Greece has fallen 10 places since last year on a world competitiveness report for the year 2009, ranking in one of the lowest positions occupied by an EU country, due to its lack of reforms and poor results on the macroeconomic front, survey results showed yesterday. A study prepared by Lausanne-based business school the International Institute for Management Development (IMD), along with the Federation of Industries of Northern Greece (SVVE), showed that Greece fell to position No 52 in a world competitiveness yearbook that assessed 57 countries. Greece lost ground from 2008 due to the inefficient implementation of government reforms, high inflation and the administration’s poor adjustment to economic developments, SVVE said in a statement. Other weak points for Greece included poor economic transparency, a widening budget deficit and the high cost of capital, it added. The USA topped the list, followed by Hong Kong and Singapore. Greece took the second-worst position among the 24 EU member states included in the survey, beating only Romania.

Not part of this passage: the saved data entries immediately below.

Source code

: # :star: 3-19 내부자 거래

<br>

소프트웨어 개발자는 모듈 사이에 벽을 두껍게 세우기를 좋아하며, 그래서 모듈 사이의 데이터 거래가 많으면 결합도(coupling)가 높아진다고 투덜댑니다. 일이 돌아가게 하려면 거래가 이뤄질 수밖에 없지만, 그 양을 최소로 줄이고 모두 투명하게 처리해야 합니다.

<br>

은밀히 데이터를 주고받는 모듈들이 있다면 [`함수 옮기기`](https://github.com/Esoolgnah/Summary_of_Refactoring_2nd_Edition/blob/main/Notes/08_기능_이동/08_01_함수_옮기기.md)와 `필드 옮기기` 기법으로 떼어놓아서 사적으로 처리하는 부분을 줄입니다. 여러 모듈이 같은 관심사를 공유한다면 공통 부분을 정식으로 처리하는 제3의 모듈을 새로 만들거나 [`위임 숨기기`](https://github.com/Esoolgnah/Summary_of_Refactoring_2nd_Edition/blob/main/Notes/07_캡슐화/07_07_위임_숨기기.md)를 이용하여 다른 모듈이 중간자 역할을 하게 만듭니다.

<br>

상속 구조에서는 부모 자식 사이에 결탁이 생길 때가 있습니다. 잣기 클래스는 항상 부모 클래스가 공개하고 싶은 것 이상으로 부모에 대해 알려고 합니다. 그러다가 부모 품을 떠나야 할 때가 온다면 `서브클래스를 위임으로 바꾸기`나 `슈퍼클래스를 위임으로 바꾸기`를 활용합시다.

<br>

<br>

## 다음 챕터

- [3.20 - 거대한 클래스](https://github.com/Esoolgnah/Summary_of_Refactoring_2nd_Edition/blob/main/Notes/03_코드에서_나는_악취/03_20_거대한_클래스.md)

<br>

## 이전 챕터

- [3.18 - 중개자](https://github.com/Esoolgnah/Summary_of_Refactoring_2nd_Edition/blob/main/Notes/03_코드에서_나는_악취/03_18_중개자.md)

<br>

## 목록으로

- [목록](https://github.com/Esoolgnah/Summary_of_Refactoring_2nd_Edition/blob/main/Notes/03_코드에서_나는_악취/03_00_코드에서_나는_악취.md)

EU members Cyprus, Malta and Latvia were not included in the survey. SVVE president Nikos Pentzos called on the government to focus on the industrial sector and become more fair in its financial dealings with businesses as a means of making the economy more competitive on a global level. «Today businesses’ cash flow is dramatically reduced, not only due to the restrictive tactics adopted by banks but also due to the inconsistent way in which the state repays money it owes,» he said. Greece’s annual performance was among the worst in the world. Other nations to slip 10 places over the 12 month period were Colombia, Taiwan and Romania. Estonia suffered the worst annual performance, slipping 12 positions from last year.